Some militants aren't so sure. "Already people are alienated by gays," says Rowan. "It's not our objective to have people like us. Our objective is to have political impact. Power doesn't always come from people liking you. It can come from people being afraid of you, or because you have more information than they do." As for the mainstream, "they're a necessary part, but they don't have the political influence that carries the day," adds Rowan.

"This is what a lot of militant action is about: venting rage," says Kaupman. "I don't care what happens to [the DOD official] -- I want to be free, and he's is part of a conspiracy that prevents that."

Even in these desperate times, some groups manage to strike the fine balance between rage and negotiation. Early this year Cracker Barrel Old Country Stores, a Tennessee-based chain of 100 country restaurants, issued a memorandum codifying a new personnel policy: "Cracker Barrel is founded upon a concept of traditional American values, quality in all we do, and a philosophy of 100% guest satisfaction.
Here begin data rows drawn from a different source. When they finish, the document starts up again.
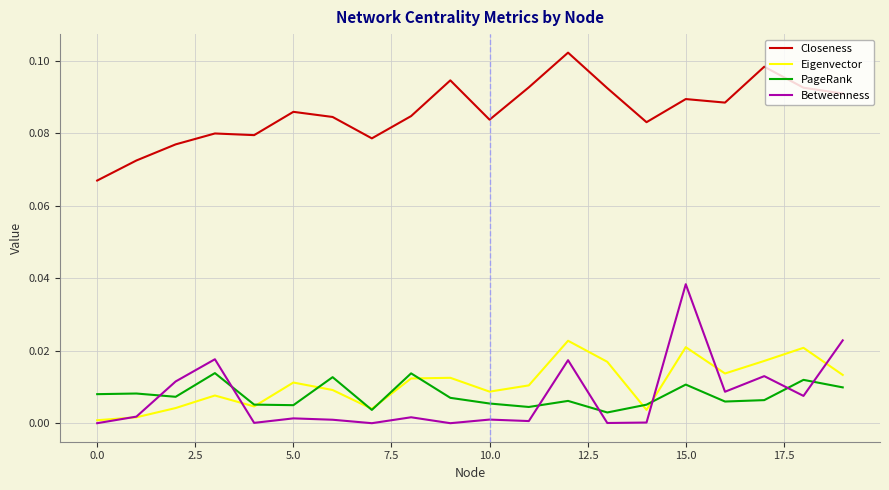

Which series has the largest range (max minus min)?

Betweenness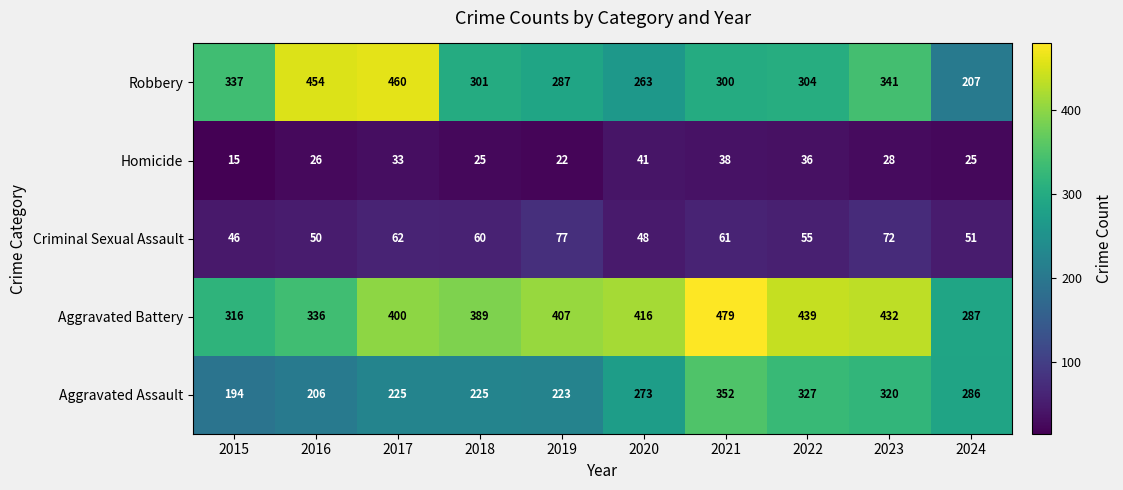

What is the smallest value displayed?

15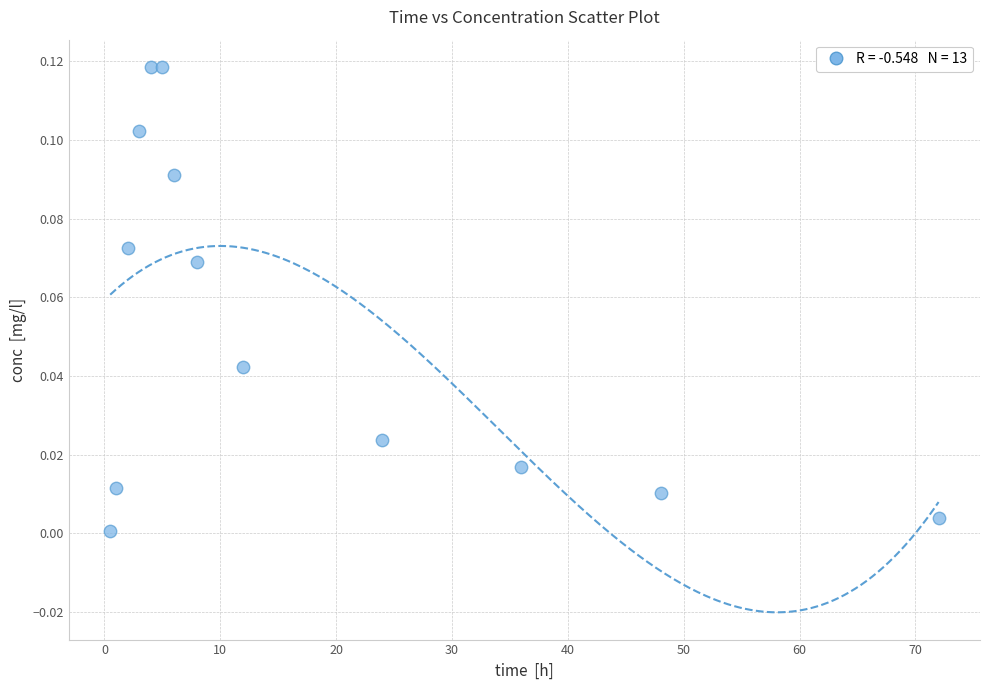

Count the number of points in this scatter plot.

13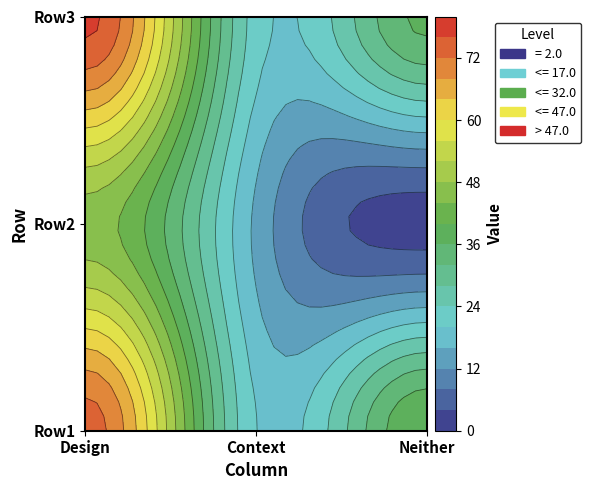

At how many categories does at least one series exceed 24?

2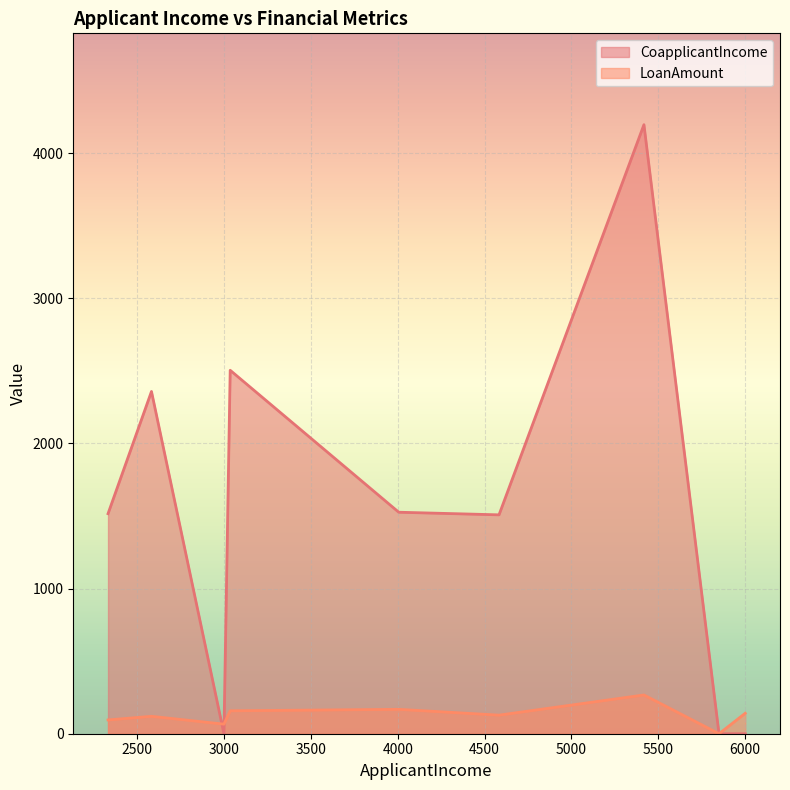

List the series in order of their peak value, highest first.

CoapplicantIncome, LoanAmount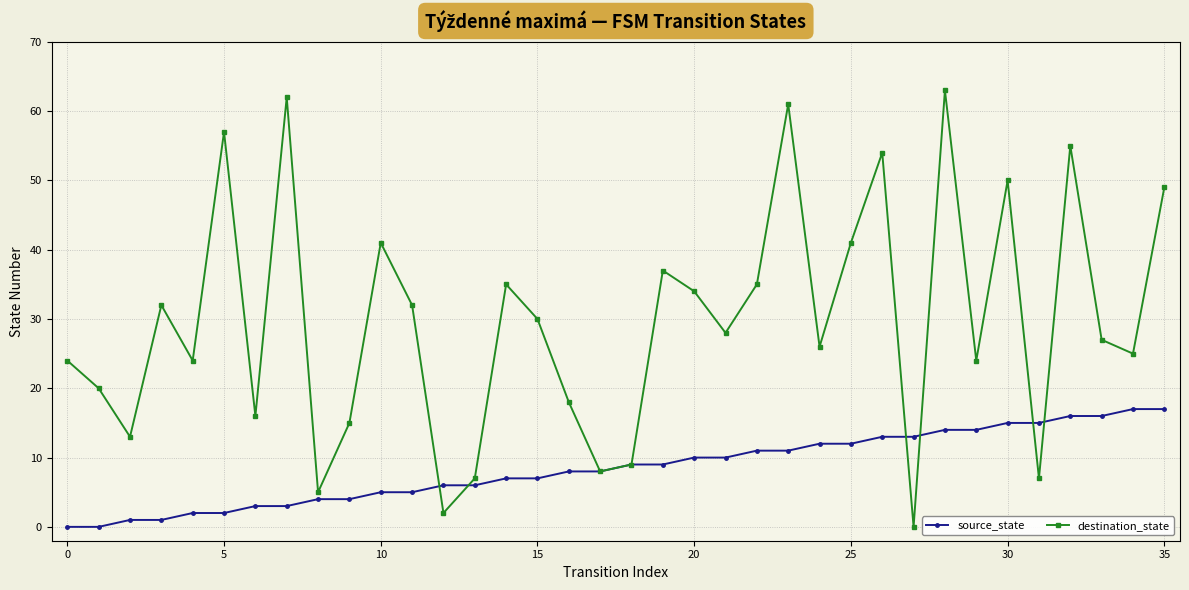

What is the highest value of the destination_state series?

63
It is inconsistent with our concept and values, and is perceived to be inconsistent with those of our customer base, to continue to employ individuals in our operating units whose sexual preferences fail to demonstrate normal heterosexual values which have been the foundation of families in our society."

Cracker Barrel officials fired a dozen gay employees across the South before the outcry from a wide range of human-rights groups -- including Queer Nation/Atlanta, NOW, the National Gay and Lesbian Task Force, and the local ACLU -- forced the company to retract the policy at the end of February. Said officials in a second prepared statement: "Our recent position on the employment of homosexuals in a limited number of stores may have been a well-intentioned over reaction [sic] to the perceived values of our customers and their comfort level with these individuals. We have re-visited our thinking on the subject and feel it only makes good business sense to continue to employ those folks who will provide the quality service our customers have come to expect of us."

Unfortunately, the fired employees were not rehired and the company made no offer to reimburse them for lost wages. The incident, naturally, has outraged gay activists. In February, Queer Nation/Atlanta began picketing local Cracker Barrel locations every other weekend. The cause has struck a chord among even closeted gays; attendance is over 100 at the average protest, and Queer Nation is planning a march on Cracker Barrel headquarters in Lebanon, Tenn., next weekend.

Cracker Barrel refuses to comment on the controversy.

Most important, Queer Nation's tactics in this instance have been well considered and designed with Cracker Barrel's customers in mind. Queer Nation coordinator Larry Pellegrini works at the Martin Luther King Center for Nonviolent Social Change, and many of the protestors have been through seminars on civil disobedience and nonviolence. On several occasions, the demonstrators have entered the restaurant en masse, waited in lines for tables, and quietly occupied all of them for hours while ordering only tea and coffee. (Waitresses, however, are tipped as if meals were ordered.) On Mother's Day, many demonstrators brought their entire families to the protest with them at the Cracker Barrel restaurant in Morrow, Ga. The point, of course, was that it's hard to argue your "family values" when mothers and children are carrying signs on the sidewalk in front of your restaurant. But Queer Nation/Atlanta hasn't completely abandoned shock tactics, either. There have been two dozen trespassing arrests, and the protests have been attended such glittering drag celebrities as "Super Chick," a Christie Love knockoff in an Afro wig and '70s hot pants, and cable oddity DeAundra Peek, hostess of a public-access show called "DeAundra's High Class Hall 'O Fame Theatre."

All in all, it seems the right blend of tactics to Pellegrini. "If we were out there painting the front porch and throwing up on the tables, they wouldn't understand what the issue really is," he says. "There's more likely to be some permanent change if we deal with them on an intellectual basis."